- What you have to do -
Go through the records and report each line in which the word "escape" occurs.
====
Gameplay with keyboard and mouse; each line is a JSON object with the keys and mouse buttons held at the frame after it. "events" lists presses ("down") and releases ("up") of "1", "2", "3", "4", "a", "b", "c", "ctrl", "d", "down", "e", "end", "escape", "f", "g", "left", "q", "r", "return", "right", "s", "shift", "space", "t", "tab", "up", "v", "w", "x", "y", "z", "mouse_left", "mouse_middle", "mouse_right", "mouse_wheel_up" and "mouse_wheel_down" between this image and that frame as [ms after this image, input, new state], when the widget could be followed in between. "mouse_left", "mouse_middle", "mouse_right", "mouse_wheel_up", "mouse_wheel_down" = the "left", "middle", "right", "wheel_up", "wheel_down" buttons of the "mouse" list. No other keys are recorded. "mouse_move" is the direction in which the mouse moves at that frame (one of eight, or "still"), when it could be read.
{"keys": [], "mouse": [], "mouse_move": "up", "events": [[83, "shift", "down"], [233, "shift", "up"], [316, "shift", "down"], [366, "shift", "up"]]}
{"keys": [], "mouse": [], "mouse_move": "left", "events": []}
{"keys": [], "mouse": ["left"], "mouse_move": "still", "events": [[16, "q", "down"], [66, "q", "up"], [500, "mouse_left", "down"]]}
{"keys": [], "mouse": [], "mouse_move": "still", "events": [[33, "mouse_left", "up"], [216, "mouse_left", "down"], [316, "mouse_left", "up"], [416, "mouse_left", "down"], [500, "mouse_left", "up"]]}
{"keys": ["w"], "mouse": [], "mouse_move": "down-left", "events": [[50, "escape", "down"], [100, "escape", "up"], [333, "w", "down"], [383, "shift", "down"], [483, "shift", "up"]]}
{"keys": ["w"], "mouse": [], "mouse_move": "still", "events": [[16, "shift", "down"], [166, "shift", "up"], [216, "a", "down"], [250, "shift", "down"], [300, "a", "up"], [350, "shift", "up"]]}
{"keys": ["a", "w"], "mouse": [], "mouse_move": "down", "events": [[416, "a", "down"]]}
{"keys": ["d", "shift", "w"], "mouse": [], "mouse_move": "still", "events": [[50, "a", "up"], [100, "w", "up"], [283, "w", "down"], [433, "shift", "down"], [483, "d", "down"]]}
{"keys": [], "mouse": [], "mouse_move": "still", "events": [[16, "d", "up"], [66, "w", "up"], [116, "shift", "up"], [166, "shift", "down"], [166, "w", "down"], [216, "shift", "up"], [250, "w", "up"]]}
====
- Solution for this exercise -
Gameplay with keyboard and mouse; each line is a JSON object with the keys and mouse buttons held at the frame after it. "events" lists presses ("down") and releases ("up") of "1", "2", "3", "4", "a", "b", "c", "ctrl", "d", "down", "e", "end", "escape", "f", "g", "left", "q", "r", "return", "right", "s", "shift", "space", "t", "tab", "up", "v", "w", "x", "y", "z", "mouse_left", "mouse_middle", "mouse_right", "mouse_wheel_up" and "mouse_wheel_down" between this image and that frame as [ms after this image, input, new state], when the widget could be followed in between. "mouse_left", "mouse_middle", "mouse_right", "mouse_wheel_up", "mouse_wheel_down" = the "left", "middle", "right", "wheel_up", "wheel_down" buttons of the "mouse" list. No other keys are recorded. "mouse_move" is the direction in which the mouse moves at that frame (one of eight, or "still"), when it could be read.
{"keys": ["w"], "mouse": [], "mouse_move": "down-left", "events": [[50, "escape", "down"], [100, "escape", "up"], [333, "w", "down"], [383, "shift", "down"], [483, "shift", "up"]]}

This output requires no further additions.